Now we have 1/29 against 6/29 in the same expression. Why not multiplying by 6? 0.0344827586[6/29] = 0.2068965517[7/29], so we concatenate 1/29 = 0.03448275862068965517[7/29].
Of course, this multiplication is tedious, but imagine to get all these decimals by division!
The number 1/29 is rational and sooner or later we should find some periodicity. But it has not appeared yet, so why not multiplying by 7? We get 7/29 = 0.24137931034482758620[20/29]. And we concatenate it to obtain 1/29 = 0.0344827586206896551724137931034482758620[20/29].
Try that with a calculator, or even with a computer and see whether you get the same result! Maybe you get a surprise.
Of course, now there is no point in further multiplying, because the periodicity has already appeared.
This notation may be familiar to you, but it was invented (I think) by Newton himself.
Instead of 1/x², we can write x⁻², or instead of 1/x³ we can write x⁻³.
Instead of √x we may write x¹⸍², or instead of √x³ we may write x³⸍². This is visually convenient, but not semantically, since the Unicode symbol ⸍ does not mean division but "Right Raised Omission Bracket". We could also write x^(3/2) or x**(3/2) and that's all, but sometimes it is more convenient to use superscripts. For people using screen readers, please forgive me for using ⸍ with the meaning of superscript division!

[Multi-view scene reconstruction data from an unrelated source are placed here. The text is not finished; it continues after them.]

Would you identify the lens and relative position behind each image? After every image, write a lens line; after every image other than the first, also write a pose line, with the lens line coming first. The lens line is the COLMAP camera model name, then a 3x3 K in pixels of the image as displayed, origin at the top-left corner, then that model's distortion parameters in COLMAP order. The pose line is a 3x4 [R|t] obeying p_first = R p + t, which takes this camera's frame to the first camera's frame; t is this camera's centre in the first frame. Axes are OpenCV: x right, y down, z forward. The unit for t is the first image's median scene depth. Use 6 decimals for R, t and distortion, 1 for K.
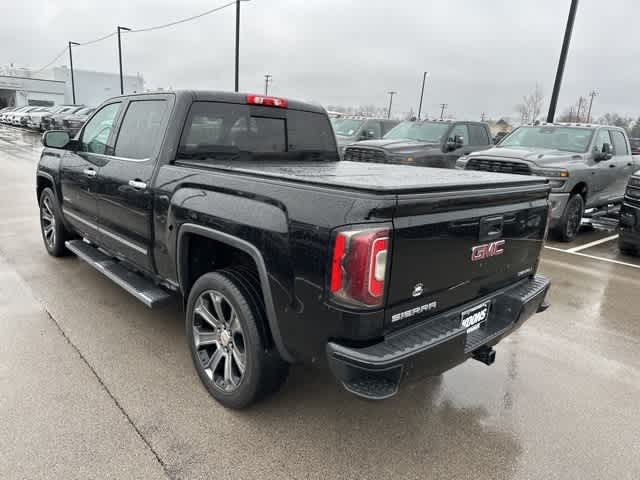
lens RADIAL K [[458.5, 0, 321.2], [0, 458.5, 244.0], [0, 0, 1]] dist [0.052912, -0.042389]
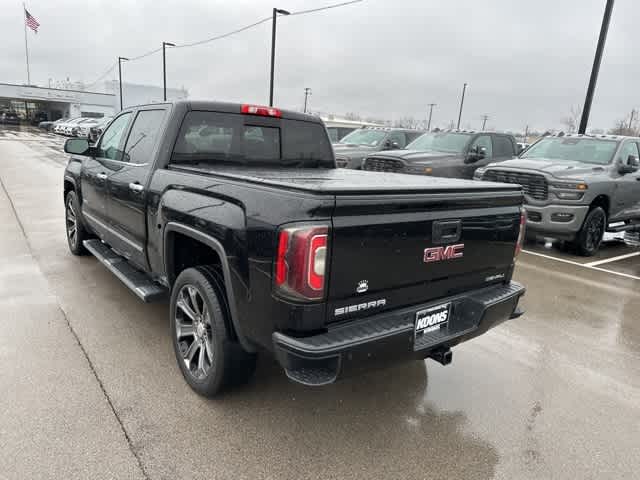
lens RADIAL K [[458.5, 0, 315.8], [0, 458.5, 243.1], [0, 0, 1]] dist [0.052912, -0.042389]
pose [[0.996125, 0.024849, -0.084367, 0.117698], [-0.026946, 0.999353, -0.023812, 0.017581], [0.083721, 0.025993, 0.996150, -0.040211]]
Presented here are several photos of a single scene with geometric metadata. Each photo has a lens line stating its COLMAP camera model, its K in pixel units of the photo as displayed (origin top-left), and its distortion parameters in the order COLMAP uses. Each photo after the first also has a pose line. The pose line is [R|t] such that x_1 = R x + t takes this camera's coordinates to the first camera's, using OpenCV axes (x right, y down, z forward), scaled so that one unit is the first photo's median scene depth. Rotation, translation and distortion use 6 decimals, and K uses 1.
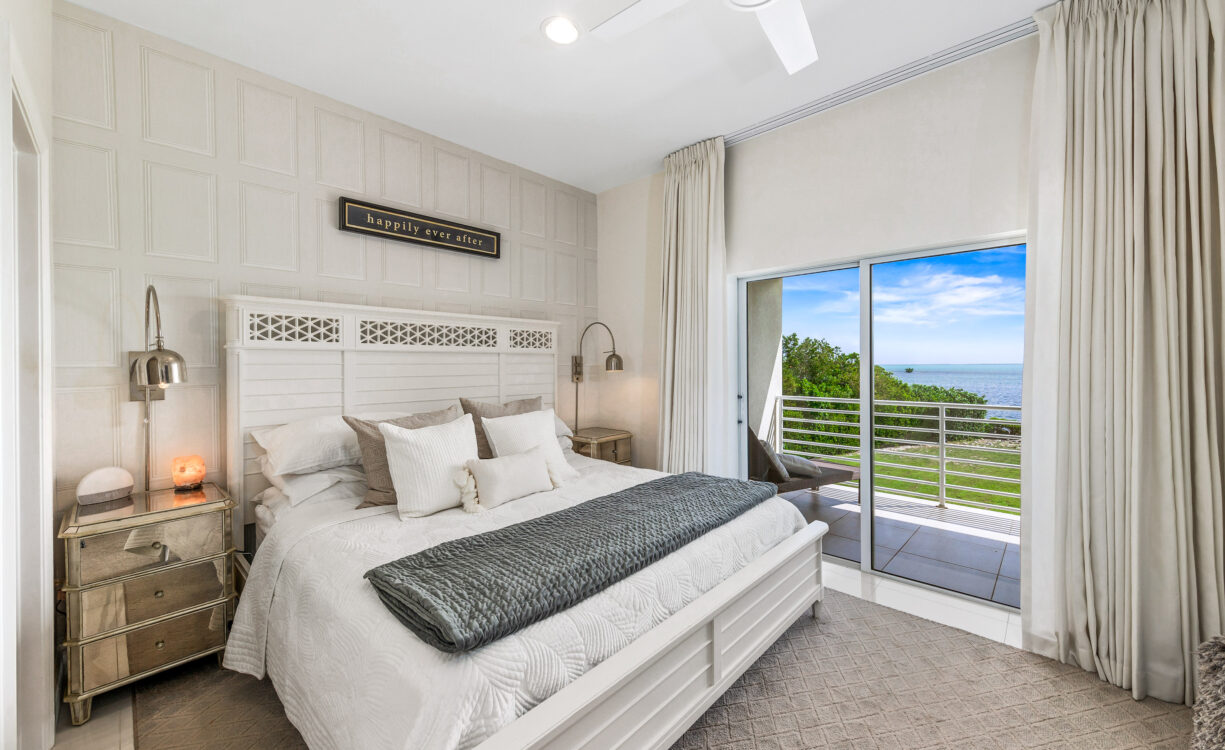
lens RADIAL K [[454.5, 0, 612.5], [0, 454.5, 375.0], [0, 0, 1]] dist [0.000038, 0.000042]
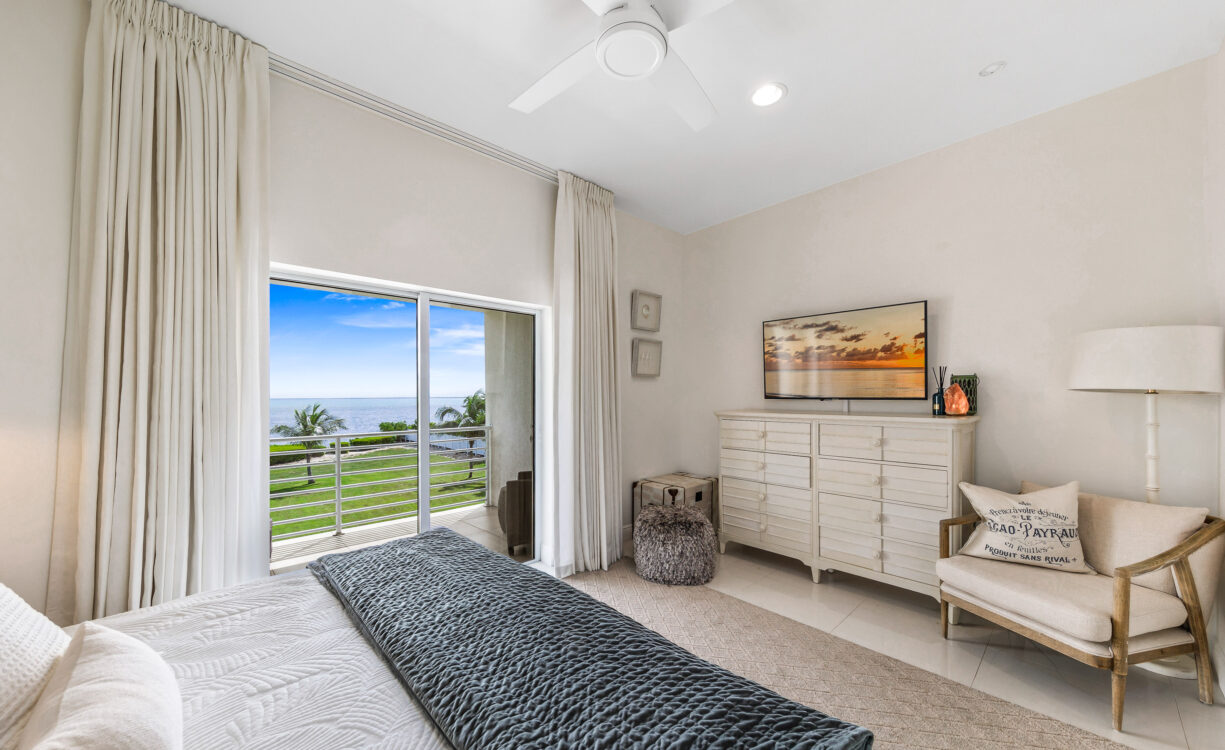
lens RADIAL K [[452.2, 0, 614.5], [0, 452.2, 392.7], [0, 0, 1]] dist [0.000155, 0.000006]
pose [[0.060133, 0.010065, 0.998140, -0.428482], [0.025537, 0.999606, -0.011618, -0.003326], [-0.997864, 0.026188, 0.059852, 0.509732]]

Instead of a²/x - a²b/x² + a²b²/x³ + &c we can write a²x⁻¹ - a²b²x⁻² + a²b²x⁻³ + &c.
Square roots in plain text (with a single line) are painful, since the symbol √ does not extend its arm beyond a single character. Perhaps √(a² - x²) is clear enough. Although it is enough as sqrt(a²-x²).
However, we can now write (a²-x²)¹⸍² as well.
For a cubic root like ∛(a²-x²) we can write (a²-x²)¹⸍³.
"We may not improperly distinguish powers into affirmative or negative, integral and fractional."
This is such a unification! It is so absurd to have different symbols for what is essentially the same.